Por não suportar mais a violência sexual que vinha sofrendo, a vítima pediu ajuda na escola. Ela relatou que sofria abusos do marido de sua tia materna desde os quatro anos de idade, quando residiam em Manaus (AM). Inicialmente, o sujeito praticava atos libidinosos e, com o passar dos anos, a violência evoluiu até a conjunção carnal.
Segundo o delegado, a vítima relatou que um dos abusos ocorreu na casa do acusado, quando ela se dirigia à residência da tia para brincar com os primos, momento em que G.C.F a trancou em um quarto e consumou a violência sexual.
Além disso, a vítima relatou que os crimes também ocorreram na sede do CRAS do município, onde participava de aulas de artes marciais junto com o primo. Segundo seu depoimento, em um dos episódios a mãe e a avó tiveram conhecimento dos fatos, mas não adotaram nenhuma providência.

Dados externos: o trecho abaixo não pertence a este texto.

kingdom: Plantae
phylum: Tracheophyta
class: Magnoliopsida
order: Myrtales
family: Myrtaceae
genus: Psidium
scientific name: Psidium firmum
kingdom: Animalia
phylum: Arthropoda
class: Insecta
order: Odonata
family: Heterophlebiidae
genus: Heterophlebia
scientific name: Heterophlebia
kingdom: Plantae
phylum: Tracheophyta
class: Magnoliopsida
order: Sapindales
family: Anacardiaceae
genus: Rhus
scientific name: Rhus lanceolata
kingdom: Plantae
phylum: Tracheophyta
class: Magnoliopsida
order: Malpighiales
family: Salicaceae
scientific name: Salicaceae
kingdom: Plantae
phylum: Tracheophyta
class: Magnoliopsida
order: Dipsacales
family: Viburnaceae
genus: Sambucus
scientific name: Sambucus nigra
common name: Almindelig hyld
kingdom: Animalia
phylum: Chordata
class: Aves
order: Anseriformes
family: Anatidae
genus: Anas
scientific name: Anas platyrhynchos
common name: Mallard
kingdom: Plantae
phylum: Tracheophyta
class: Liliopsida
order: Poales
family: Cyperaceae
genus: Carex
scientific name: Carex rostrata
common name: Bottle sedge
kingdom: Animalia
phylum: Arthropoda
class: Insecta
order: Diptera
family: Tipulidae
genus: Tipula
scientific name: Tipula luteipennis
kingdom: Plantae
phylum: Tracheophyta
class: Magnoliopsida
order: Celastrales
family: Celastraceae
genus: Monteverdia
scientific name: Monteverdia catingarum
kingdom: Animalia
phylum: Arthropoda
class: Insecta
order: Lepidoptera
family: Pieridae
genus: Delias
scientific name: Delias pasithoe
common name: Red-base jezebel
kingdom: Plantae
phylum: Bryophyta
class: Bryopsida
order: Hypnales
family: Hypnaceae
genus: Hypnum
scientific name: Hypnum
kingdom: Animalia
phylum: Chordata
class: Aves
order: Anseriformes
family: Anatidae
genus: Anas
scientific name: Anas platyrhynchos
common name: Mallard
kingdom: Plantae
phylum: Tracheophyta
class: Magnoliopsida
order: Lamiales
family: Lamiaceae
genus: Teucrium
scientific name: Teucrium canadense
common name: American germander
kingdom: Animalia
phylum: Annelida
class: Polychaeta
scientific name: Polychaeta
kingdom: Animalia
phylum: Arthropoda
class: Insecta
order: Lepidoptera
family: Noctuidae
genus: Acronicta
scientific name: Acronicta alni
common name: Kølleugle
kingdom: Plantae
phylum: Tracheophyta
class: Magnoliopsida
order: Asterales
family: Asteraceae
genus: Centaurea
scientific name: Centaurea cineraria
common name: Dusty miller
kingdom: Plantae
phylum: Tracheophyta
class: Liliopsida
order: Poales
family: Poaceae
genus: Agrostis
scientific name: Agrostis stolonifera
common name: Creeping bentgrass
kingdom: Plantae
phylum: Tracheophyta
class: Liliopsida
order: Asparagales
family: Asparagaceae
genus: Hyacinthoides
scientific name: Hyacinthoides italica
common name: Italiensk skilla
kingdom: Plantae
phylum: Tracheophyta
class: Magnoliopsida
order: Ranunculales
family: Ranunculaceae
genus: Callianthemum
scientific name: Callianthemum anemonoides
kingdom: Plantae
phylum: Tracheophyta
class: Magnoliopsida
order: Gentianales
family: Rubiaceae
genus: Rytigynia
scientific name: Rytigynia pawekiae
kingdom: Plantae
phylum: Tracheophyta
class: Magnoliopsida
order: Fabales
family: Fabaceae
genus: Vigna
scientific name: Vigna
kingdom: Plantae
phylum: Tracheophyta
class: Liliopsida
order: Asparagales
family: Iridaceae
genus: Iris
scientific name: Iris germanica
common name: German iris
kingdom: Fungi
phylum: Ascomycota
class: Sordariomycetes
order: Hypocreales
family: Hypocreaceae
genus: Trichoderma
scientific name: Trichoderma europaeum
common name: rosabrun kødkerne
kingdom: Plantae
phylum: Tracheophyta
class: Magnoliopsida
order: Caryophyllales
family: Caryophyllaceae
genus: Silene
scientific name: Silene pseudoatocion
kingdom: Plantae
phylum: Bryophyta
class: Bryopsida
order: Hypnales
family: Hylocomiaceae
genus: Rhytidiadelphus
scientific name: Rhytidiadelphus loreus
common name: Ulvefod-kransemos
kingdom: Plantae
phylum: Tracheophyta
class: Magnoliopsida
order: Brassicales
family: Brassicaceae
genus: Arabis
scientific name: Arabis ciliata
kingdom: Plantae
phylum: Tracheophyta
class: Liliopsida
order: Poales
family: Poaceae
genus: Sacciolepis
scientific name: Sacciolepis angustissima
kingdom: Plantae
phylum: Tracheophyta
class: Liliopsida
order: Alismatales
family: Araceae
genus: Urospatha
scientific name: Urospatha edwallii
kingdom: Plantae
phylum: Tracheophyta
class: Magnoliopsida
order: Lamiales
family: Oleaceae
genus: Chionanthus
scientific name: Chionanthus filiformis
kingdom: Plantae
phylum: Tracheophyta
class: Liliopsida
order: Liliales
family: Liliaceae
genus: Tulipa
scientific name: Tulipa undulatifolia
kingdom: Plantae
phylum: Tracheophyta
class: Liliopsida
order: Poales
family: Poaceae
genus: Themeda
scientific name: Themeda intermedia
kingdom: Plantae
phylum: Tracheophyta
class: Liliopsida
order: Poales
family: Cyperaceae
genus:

De acordo com o delegado, a vítima afirmou que o caso nunca havia sido denunciado à polícia porque o investigado prestava serviços à família e havia o receio de que sua ausência comprometesse o sustento do lar, já que ele era o principal provedor.
Diante da denúncia, a equipe do Conselho Tutelar realizou diligências até a residência da adolescente, onde ela e sua mãe foram atendidas. Durante a escuta inicial, a vítima confirmou os fatos já relatados no ambiente escolar e apresentou sinais visíveis de abalo emocional.
Com base na denúncia, o delegado representou pela prisão do acusado, tendo a Justiça deferido a medida e expedido mandado de prisão temporária pelo prazo de 30 dias. Com a expedição da ordem judicial, a prisão foi cumprida na manhã da segunda-feira. O acusado foi conduzido à delegacia para os procedimentos legais de formalização da prisão e passará por audiência de custódia.